# [Data for this task]
▼

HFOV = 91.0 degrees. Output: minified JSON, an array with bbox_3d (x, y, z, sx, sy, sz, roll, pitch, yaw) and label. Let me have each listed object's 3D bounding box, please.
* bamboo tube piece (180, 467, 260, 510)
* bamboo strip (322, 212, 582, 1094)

▲
▼

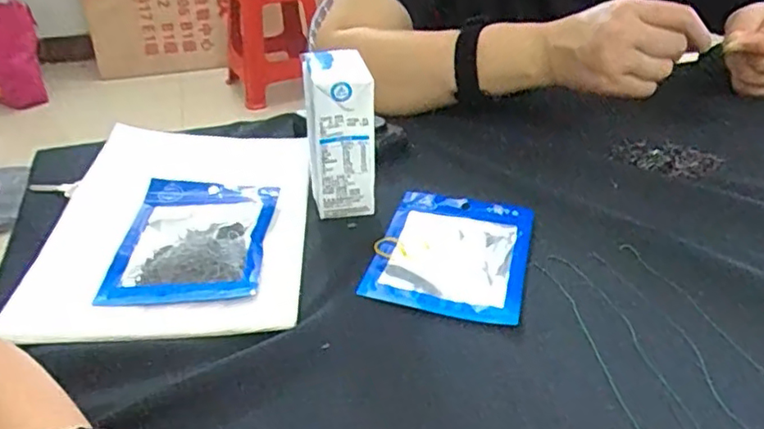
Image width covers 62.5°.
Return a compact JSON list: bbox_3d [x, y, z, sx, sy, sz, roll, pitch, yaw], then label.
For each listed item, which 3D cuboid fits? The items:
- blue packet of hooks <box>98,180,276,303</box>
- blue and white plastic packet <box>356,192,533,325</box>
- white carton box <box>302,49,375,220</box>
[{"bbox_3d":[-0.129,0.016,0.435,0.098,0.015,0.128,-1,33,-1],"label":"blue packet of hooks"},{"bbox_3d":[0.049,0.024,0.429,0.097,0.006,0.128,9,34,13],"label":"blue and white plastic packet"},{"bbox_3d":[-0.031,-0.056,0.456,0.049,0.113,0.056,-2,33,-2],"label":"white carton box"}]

▲

Looking at the material above, work out how many lines have the word "each" in them. Answer with that number alone.

2